**ARTICLE:**
----------------------------------------

One concern live-aboards seem to mention a lot is the in ability to find fresh fruits and vegetables in some places, places you think it would be normal to find fresh produce, but isn’t always. I actually could not find limes on a tropical island until the container ship came a few days later.

Another concern is having produce for long passages. Most talk about having to eat all of the fresh produce at the beginning of the voyage and then switching to canned or packaged foods for the balance of the trip. So it got me thinking about Dehydrating Food and whether it would be feasible for sailing.

Sail Away Girl Dried Fruit

Conventional food dehydrators suck down lots of power. So they’re great if you’re on shore power, but what about when your on the hook or at sea?

Well, you can make yourself a solar-powered dehydrator, but unless you are on a mega-yacht, it’s going to either be you or the dehydrator. They’re huge!

There was one model I found that was a hanging version made out of black netting with shelving added. The reviews were very unflattering and if you look at their videos on YouTube it’s obvious that the quality is questionable. So I’m not sharing the site link for that product.

I did find a DIY hanging solar food dehydrator that looks fairly easy to assemble and I guess you can make as sturdy as you like. I however am not sure if just leaving food outside is the way I want to go. I mean aren’t you going to attract bugs too? And seagulls?

The great thing about drying food is you can capture the food’s best flavor since you can dry them at the height of their season. Even though the produce is dried, the flavor is very well-preserved and is by far better than eating produce that is out of season or harvested before ripening and shipped.

What fruits and vegetables can you dehydrate? There is a sizable list of fruits and vegetables, including some you may not expect, that you can dehydrate. Here are just a few and some uses for them.

----------------------------------------

**ENTRIES:**

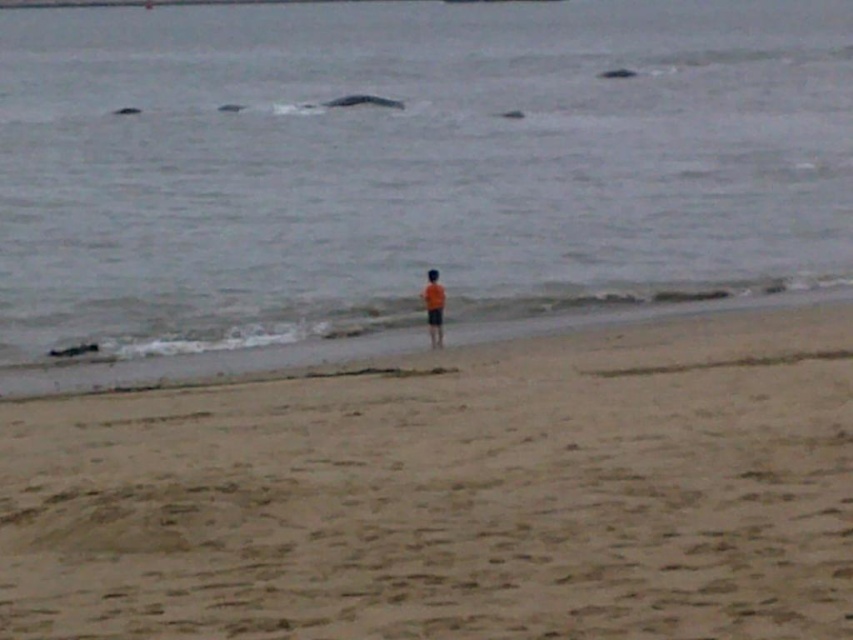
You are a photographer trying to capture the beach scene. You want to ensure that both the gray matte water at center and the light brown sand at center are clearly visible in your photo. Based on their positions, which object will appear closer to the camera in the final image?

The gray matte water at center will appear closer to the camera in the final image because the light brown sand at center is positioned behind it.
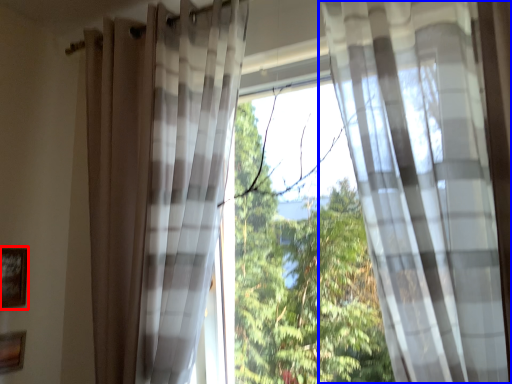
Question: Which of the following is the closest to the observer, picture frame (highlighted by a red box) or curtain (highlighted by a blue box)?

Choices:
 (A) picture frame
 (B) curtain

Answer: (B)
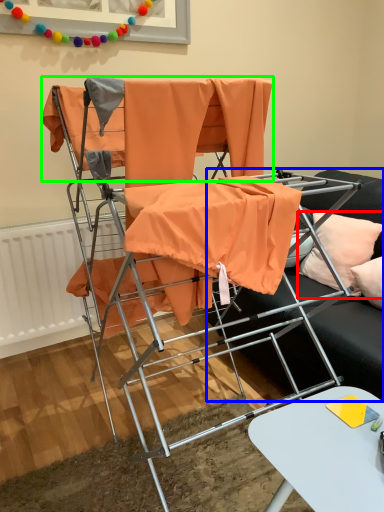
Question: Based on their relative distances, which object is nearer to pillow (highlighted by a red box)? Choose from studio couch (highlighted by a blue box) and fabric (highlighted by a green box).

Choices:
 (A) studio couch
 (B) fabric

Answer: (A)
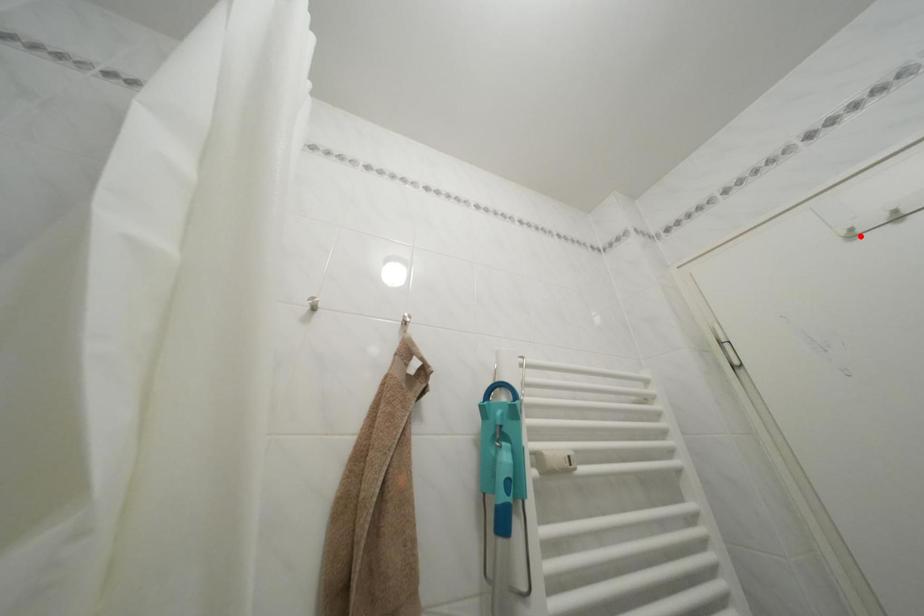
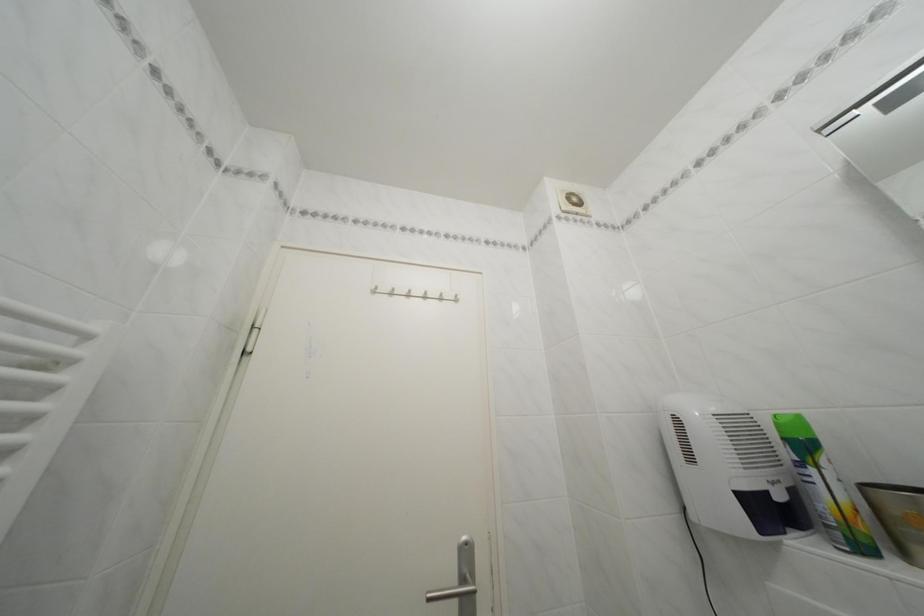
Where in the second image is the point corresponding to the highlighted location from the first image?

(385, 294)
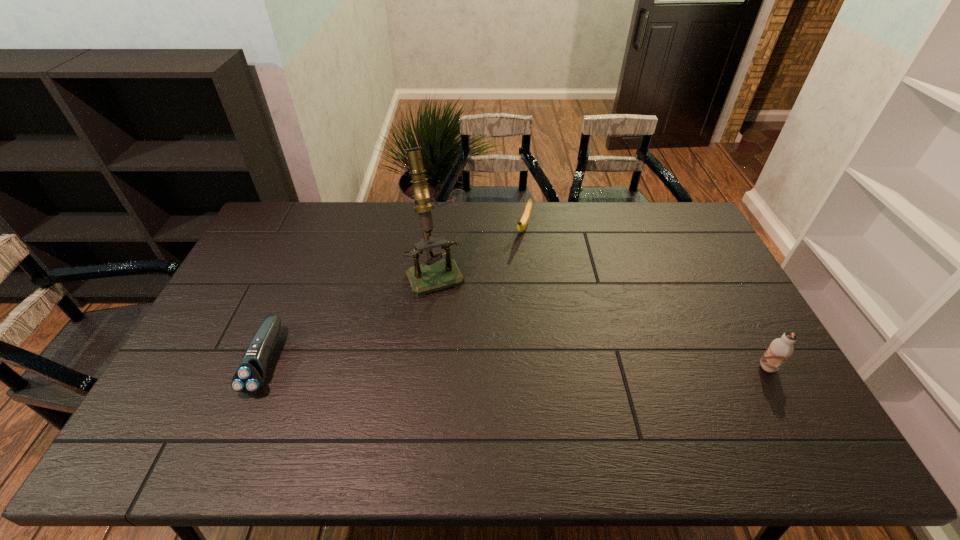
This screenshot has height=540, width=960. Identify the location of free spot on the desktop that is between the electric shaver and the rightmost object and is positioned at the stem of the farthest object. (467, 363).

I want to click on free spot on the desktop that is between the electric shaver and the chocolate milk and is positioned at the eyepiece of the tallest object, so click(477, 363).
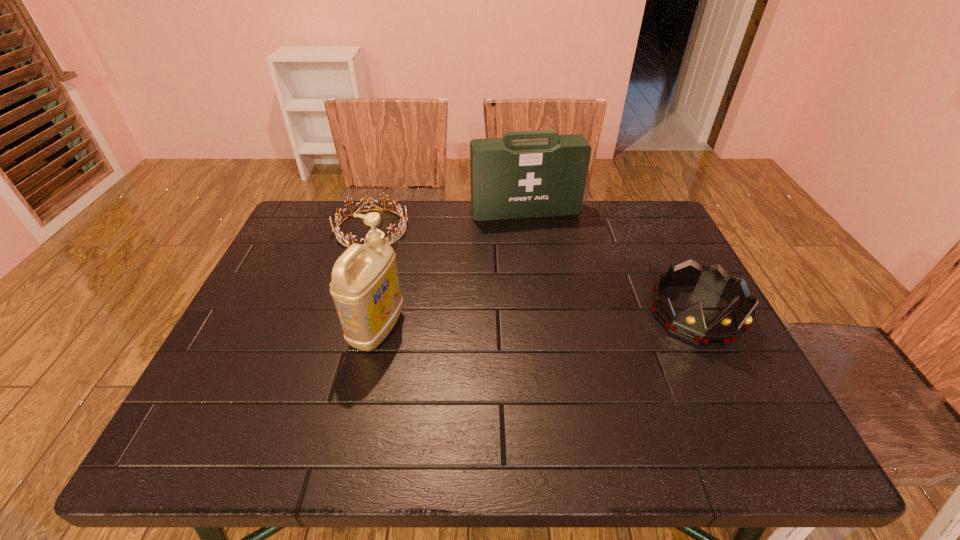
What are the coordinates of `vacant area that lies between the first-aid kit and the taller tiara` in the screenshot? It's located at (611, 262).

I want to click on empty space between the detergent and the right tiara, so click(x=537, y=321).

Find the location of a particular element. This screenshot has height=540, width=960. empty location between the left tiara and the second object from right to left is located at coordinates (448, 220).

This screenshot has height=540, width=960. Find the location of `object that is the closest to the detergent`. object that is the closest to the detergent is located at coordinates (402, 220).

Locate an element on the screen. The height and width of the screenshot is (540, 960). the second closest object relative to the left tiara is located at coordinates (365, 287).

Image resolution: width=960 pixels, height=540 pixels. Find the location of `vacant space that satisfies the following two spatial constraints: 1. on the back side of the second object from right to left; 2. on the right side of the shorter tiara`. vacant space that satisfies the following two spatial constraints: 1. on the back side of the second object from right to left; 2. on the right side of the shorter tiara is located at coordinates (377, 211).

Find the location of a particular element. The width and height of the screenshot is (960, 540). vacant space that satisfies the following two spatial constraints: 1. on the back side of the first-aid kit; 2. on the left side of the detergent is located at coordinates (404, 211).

----------------------------------------

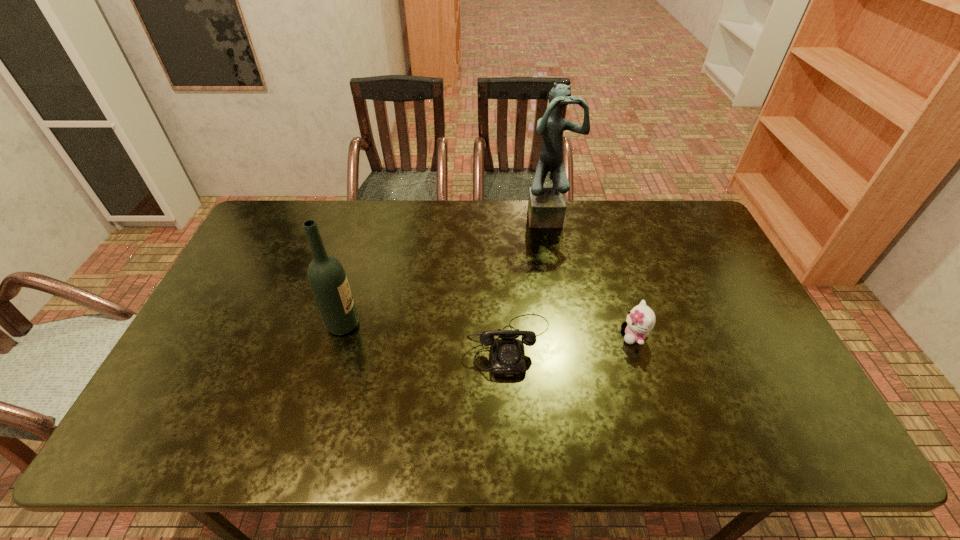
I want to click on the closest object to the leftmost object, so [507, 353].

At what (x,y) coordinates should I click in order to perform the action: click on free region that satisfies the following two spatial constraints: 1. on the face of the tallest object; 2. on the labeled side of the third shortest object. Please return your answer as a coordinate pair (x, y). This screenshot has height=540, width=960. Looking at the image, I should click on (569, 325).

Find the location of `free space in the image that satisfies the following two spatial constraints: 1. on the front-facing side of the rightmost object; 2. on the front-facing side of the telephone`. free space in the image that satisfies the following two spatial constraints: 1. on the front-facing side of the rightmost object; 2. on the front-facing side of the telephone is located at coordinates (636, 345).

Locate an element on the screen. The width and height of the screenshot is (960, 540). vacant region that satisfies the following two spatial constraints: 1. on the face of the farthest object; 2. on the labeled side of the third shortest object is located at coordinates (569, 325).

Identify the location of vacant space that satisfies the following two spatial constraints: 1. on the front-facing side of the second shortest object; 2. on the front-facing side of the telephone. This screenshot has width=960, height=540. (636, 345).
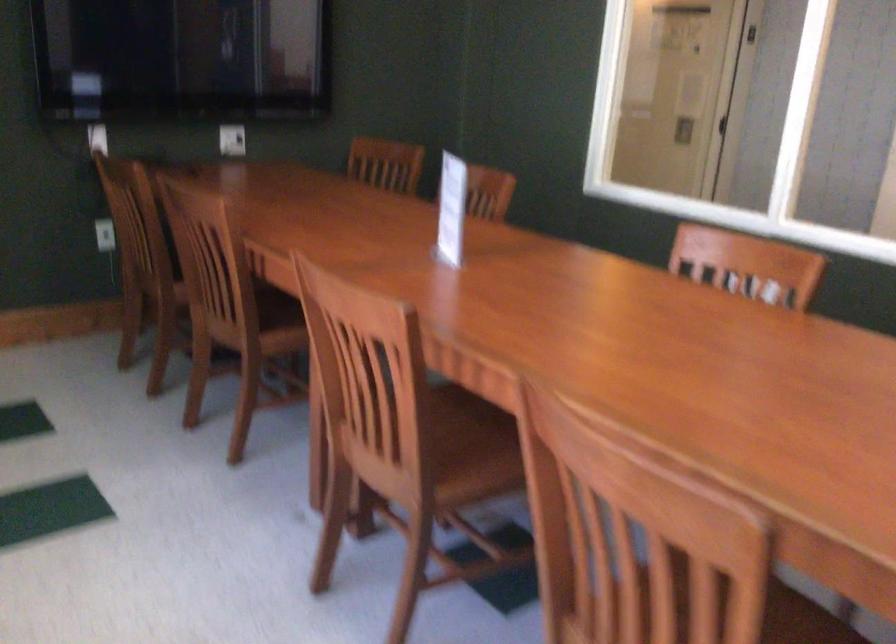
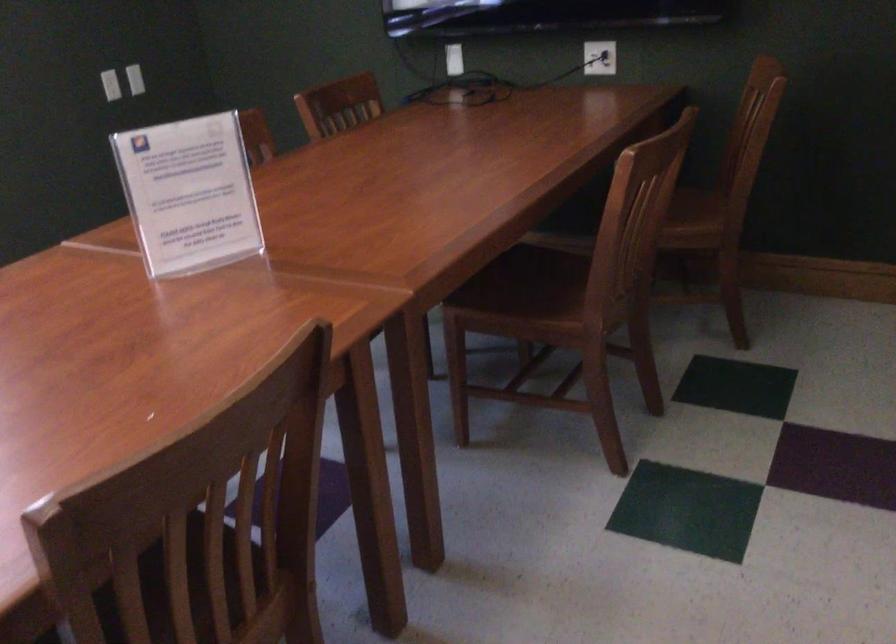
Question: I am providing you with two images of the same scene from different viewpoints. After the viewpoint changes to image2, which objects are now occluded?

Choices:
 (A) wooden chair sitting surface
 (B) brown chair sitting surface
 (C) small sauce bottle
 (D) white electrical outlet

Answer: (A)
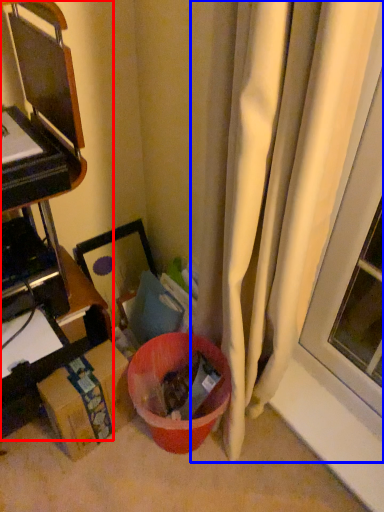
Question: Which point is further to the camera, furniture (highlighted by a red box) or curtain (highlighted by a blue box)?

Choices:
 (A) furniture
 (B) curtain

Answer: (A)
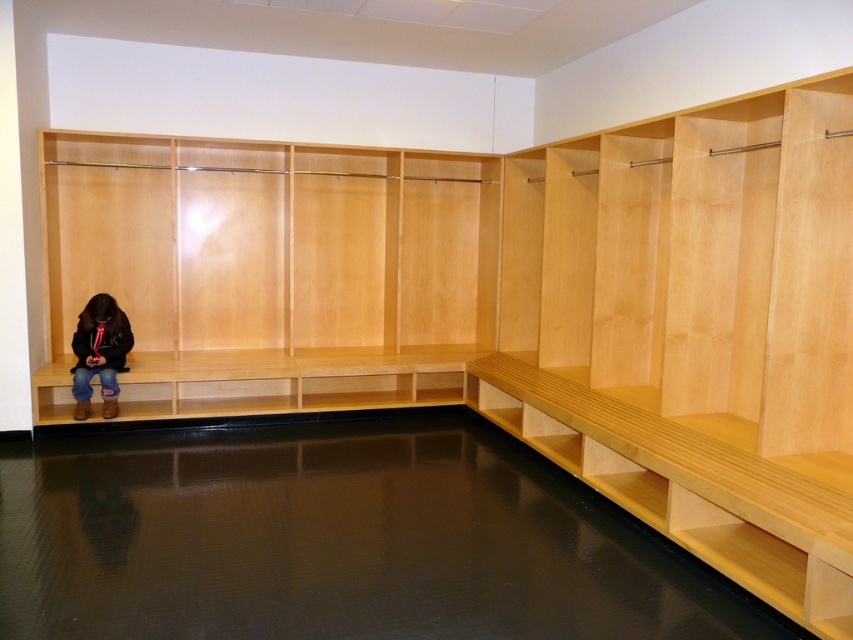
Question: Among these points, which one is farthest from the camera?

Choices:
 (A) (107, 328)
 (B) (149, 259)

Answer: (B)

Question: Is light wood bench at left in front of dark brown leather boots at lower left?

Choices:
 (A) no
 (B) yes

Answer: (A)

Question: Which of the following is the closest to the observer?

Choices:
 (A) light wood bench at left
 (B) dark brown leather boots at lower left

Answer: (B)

----------------------------------------

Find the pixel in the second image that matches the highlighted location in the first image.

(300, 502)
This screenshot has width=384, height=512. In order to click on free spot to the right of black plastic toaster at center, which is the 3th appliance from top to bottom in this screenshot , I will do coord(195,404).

----------------------------------------

**WHAT YOU WILL DO:**
(A) According to the piece on dehydrating food for sailing, what could the writer not find on a tropical island until the container ship arrived?
(B) Reproduce the part of the piece on dehydrating food for sailing that starts with "I did find a" and goes on through "uses for them.".
(C) Continue the piece on dehydrating food for sailing from its last sentence.

**ANSWERS TO THE EXERCISES:**
(A) Limes.

(B)
I did find a DIY hanging solar food dehydrator that looks fairly easy to assemble and I guess you can make as sturdy as you like. I however am not sure if just leaving food outside is the way I want to go. I mean aren’t you going to attract bugs too? And seagulls?

The great thing about drying food is you can capture the food’s best flavor since you can dry them at the height of their season. Even though the produce is dried, the flavor is very well-preserved and is by far better than eating produce that is out of season or harvested before ripening and shipped.

What fruits and vegetables can you dehydrate? There is a sizable list of fruits and vegetables, including some you may not expect, that you can dehydrate. Here are just a few and some uses for them.

(C)
Sail Away Girl Dried Cremini Mushrooms

Dehydrating Foods – Vegetables:

  • Potatoes – You will need to slice or dice them and then par boil them for about 10 minutes before dehydrating. Great for soups and stews. If you soak (vinegar and salt) or season (BBQ, onion powder, etc.) the potatoes after boiling and before dehydrating you can enhance the flavor. They’re not going to have chip texture so not all that great for snacking, but great in cooked foods.
  • Peppers, sweet and hot – You can leave chili peppers whole but sweet peppers should be either sliced or diced. Use them in soups, stews, bread baking, skillet dishes, etc.
  • Onions – Slice or dice the onions for drying. You can use onions in so many things including soups, dips, stews, skillet dishes, salad dressing and more.
  • Mushrooms – You can slice dice or leave mushrooms whole (except large portabellas) to dehydrate them. I love using dried mushrooms to cook. They are a great substitution for meat in a dish since they have texture. I make my twist on Putanesca Sauce using mushrooms which is not in the traditional recipe. My recipe for Putanesca Sauce is in my cookbook Sail Away Girl Cooks A Little Bit for Now on Amazon. You can also then have mushrooms that have a very short season, like morels, long after their season is over.


Sail Away Girl Dehydrated Mango

Dehydrating Foods – Fruits:

  • Tomatoes – Don’t know why, but drying tomatoes enhances the sweetness of the fruit. Use the tomatoes in stews, bread baking, on bruschetta, in salad dressings, and tons more recipes.
  • Cucumbers – You can choose to make these chewy or crisp depending on how long you dry them and they make a great healthy snack.
  • Bananas – Choose bananas that are toward the green side. Ripe bananas don’t do well. You can dry them chewy or crisp as you like. Did you know that the dehydrated bananas you get at the store are more often than not fried before dried? Yep so making your own is much healthier. Use these for snacking. Yes I know that you’re not supposed to take bananas on a boat, live a little!
  • Mangos – These are so good for you and so tasty. Great snack that is really easy to eat on board.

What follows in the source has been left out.